## DOCUMENT SEGMENT
# Lakeside, Essex Meet, 26th Feb.



## starxo (Nov 8, 2010)

Who's in with me?

Would be my first meet, eager to meet people.
Please let me know!


----------



## Dotti (Mar 9, 2003)

I'll come along


----------



## DaveM (Jun 8, 2010)

I should be able to swing by if you dont mind a MK2 cramping your style


----------



## Hardrhino (Apr 30, 2009)

Why dont you guys have a cruise out.... There is a track taster session up at Bedford Aerodrome on the 26th.
I think there is a good few of us going and a lunch after!


----------



## starxo (Nov 8, 2010)

Glad to see people are up for this 

Sadly I work Saturday and Sunday day times, so weekends are out of bounds with me until after May 

But you're more than welcome to come down and cramp our style!

Hopefully the few TT's around me will pop down as I left TTOC cards on their cars today!

What kinda time do these meets starts? And what car park/area is best?


----------



## Roller83 (Dec 18, 2010)

Think I may pop along and put a few Boat Races to names....


----------



## Gareth50 (Feb 18, 2011)

Hi

Is it ok for a newbie to join you guys?

Thanks

Gareth


----------



## starxo (Nov 8, 2010)

that would be great.
I'm a newbie too, got my car 31/12/10 so it'll be my first meet, hence why I was so eager to arrange a meet!


----------



## audi_tt 83 (Feb 13, 2008)

i would say put up a time and place and that might generate more interest, for example i live no where near however if the meet was around 3pm i will pop in on my way from bedford to home.


----------



## Gareth50 (Feb 18, 2011)

Starxo

Is this on/off, if on where/when?

Gareth


----------



## starxo (Nov 8, 2010)

THIS IS ON.

I have asked for peoples suggestions as to where to meet as I have never done this before.

Meeting at 7pm.


----------



## DaveM (Jun 8, 2010)

I'll have to see you all at the next one im afraid. I'm off to Prague tomorrow


----------



## starxo (Nov 8, 2010)

Lucky you! Let me know how it is, thinking of taking my boyfriend there for his 21st! xx


----------



## Roller83 (Dec 18, 2010)

## MATERIAL SHOWN
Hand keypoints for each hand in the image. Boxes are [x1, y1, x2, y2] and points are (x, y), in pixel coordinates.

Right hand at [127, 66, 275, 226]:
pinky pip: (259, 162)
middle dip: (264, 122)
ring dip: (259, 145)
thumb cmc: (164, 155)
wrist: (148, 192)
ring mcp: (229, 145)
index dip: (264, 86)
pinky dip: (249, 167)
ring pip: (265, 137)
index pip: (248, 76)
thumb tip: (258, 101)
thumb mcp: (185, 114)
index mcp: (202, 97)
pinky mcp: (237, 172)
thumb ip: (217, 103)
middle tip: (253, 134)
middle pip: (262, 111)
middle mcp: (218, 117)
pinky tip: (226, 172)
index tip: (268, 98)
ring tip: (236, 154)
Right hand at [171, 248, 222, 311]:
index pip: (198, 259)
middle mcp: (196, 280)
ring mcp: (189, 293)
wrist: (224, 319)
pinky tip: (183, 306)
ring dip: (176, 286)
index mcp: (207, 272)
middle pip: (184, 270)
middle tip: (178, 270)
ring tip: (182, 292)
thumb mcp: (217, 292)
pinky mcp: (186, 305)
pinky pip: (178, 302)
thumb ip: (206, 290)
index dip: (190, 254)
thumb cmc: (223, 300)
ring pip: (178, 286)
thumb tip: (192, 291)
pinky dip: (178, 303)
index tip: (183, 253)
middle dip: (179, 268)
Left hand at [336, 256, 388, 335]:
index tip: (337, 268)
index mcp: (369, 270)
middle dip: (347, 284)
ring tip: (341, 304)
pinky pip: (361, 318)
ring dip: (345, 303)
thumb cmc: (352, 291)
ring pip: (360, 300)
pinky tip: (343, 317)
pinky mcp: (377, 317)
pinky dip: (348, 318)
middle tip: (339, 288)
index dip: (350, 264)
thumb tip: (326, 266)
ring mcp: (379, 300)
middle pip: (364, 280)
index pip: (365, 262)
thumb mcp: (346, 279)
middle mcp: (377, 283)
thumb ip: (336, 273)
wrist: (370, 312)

## DIRECTIONS
Please reproduce the section of the Lakeside meet thread that begins with the words containing "## Hardrhino (Apr" and ends with "a lunch after!".

## RESULT BELOW
## Hardrhino (Apr 30, 2009)

Why dont you guys have a cruise out.... There is a track taster session up at Bedford Aerodrome on the 26th.
I think there is a good few of us going and a lunch after!